Neben neuen Singles von Pelham, Naidoo und Setlur liefern auch die bereits etablierten Rapper Illmatic und Bruda Sven neue Songs ab. Außerdem wird Nachschub für die Charts lanciert: Mit Linda Carriere und J-Luv bedient 3p nun erstmals englischsprachigen Soul. Beide haben bislang in den Background-Chören von Naidoo und Setlur gesungen. Mit Neuverpflichtungen wie Cassandra Steen, Maya Saban und Azad deckt man weitere Marktsegmente ab. Steen und Saban bilden mit ihrem deutschsprachigen Soul weibliche Gegenentwürfe zum Erfolgsmodell Naidoo, mit dem Frankfurter Rapper Azad will man am weiter boomenden deutschen HipHop partizipieren.

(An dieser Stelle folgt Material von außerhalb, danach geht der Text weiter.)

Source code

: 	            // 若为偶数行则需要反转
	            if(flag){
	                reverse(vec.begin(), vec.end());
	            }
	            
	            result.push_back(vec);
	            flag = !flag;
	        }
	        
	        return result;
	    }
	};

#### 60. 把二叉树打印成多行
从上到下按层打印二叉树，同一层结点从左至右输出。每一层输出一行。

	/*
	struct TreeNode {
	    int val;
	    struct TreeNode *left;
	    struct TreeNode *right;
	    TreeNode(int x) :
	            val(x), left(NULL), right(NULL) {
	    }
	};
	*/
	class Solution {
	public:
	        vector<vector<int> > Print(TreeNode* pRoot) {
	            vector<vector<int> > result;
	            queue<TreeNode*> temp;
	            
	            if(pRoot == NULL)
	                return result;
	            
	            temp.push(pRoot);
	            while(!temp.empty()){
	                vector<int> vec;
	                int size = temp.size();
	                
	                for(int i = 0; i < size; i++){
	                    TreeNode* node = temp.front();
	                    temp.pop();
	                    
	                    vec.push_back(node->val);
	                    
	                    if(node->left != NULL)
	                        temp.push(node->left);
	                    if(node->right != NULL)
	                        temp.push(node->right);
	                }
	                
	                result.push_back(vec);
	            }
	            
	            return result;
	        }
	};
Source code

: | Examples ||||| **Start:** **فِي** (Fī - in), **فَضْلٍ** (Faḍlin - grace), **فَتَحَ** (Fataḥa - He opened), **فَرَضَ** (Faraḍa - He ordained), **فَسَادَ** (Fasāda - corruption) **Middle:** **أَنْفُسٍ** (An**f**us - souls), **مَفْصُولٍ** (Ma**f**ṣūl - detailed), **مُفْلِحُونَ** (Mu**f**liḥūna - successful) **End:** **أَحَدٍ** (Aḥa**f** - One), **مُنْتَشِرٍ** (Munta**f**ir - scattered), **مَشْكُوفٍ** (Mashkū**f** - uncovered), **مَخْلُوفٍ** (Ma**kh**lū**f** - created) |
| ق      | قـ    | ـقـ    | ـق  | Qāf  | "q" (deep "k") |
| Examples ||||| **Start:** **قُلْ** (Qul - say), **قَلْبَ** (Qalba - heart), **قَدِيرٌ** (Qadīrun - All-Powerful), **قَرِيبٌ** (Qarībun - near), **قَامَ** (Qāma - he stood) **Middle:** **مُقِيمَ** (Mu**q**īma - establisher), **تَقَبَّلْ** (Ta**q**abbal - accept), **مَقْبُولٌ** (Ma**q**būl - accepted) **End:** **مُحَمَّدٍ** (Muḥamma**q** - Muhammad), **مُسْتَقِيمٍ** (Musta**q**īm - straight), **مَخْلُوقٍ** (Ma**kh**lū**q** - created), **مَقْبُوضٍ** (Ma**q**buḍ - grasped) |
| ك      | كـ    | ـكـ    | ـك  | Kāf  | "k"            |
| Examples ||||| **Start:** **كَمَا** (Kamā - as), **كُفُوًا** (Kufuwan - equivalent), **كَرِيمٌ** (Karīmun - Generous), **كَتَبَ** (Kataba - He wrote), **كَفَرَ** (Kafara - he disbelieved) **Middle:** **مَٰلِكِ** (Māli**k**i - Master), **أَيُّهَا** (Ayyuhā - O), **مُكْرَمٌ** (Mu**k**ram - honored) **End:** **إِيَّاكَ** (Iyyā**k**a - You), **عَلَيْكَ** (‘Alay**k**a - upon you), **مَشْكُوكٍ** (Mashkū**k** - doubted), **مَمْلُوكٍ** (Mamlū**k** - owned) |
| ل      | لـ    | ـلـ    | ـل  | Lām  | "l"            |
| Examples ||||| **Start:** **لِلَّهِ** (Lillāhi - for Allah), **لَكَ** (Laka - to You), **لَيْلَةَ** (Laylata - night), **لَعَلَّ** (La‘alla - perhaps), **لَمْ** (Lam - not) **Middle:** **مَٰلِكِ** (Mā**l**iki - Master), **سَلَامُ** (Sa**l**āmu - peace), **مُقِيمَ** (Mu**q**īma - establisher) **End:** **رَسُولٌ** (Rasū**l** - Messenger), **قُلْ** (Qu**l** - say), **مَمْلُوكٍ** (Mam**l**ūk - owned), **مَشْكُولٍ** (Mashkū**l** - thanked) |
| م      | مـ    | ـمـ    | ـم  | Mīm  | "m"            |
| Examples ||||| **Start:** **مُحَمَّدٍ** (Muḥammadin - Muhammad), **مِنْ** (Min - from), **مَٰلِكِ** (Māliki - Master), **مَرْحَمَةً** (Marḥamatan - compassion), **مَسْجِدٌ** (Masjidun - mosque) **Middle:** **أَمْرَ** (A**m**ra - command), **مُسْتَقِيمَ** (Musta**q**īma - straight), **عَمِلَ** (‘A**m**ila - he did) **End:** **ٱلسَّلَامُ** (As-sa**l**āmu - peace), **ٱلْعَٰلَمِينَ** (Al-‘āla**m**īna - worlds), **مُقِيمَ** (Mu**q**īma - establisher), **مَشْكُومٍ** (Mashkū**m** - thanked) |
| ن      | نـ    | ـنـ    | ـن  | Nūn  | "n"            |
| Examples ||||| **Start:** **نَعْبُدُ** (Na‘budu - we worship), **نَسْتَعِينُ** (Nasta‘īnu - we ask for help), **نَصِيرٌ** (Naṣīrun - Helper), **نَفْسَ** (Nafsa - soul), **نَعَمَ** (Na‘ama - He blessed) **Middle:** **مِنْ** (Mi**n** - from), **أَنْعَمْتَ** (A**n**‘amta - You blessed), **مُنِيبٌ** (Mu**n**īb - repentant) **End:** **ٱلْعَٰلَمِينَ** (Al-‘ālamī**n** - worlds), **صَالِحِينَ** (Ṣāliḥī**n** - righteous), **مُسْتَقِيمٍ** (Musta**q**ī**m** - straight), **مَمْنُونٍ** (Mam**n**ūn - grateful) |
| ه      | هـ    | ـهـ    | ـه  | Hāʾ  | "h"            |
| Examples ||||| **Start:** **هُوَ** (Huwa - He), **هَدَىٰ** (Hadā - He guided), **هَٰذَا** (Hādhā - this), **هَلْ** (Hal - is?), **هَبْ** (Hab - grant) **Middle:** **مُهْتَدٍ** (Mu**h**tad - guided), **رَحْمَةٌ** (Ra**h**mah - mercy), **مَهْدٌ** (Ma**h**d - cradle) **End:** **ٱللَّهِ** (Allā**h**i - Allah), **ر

Sogar Udo Lindenberg hat Pelham als „Verwandten im Geiste und der Seele“ identifiziert und mit ihm zusammen einen Track aufgenommen. So wird die 3p-Family über den engsten Kreis hinaus erweitert – Pelham hat bereits feststellen müssen, dass „dann auch ein Arsch von Leuten dabei ist, mit denen Du noch nie die Treppe runtergefallen bist“. Aber immer noch gehen im Rödelheimer Kleinkonzern des bekennenden Motown- und Stax-Fans Pelham die Familienbande tief, sehr tief: Setlurs kleine Schwester Yvonne arbeitet als Promoterin. Pelham selbst hat für „Evolution“ zusammen mit seinem Vater Moe Pelham Sr. die alte B. B.-King-Nummer „The Thrill is Gone“ aufgenommen, und nicht zuletzt ist Mutter Hannelore weiterhin für die Buchhaltung zuständig.

Am vergangenen Wochenende bekam die Familie zudem unerwarteten Zuwachs: Um die Jubiläumsparty im Frankfurter Zoo veranstalten zu dürfen, musste 3p die Patenschaft für einen Pandabären übernehmen.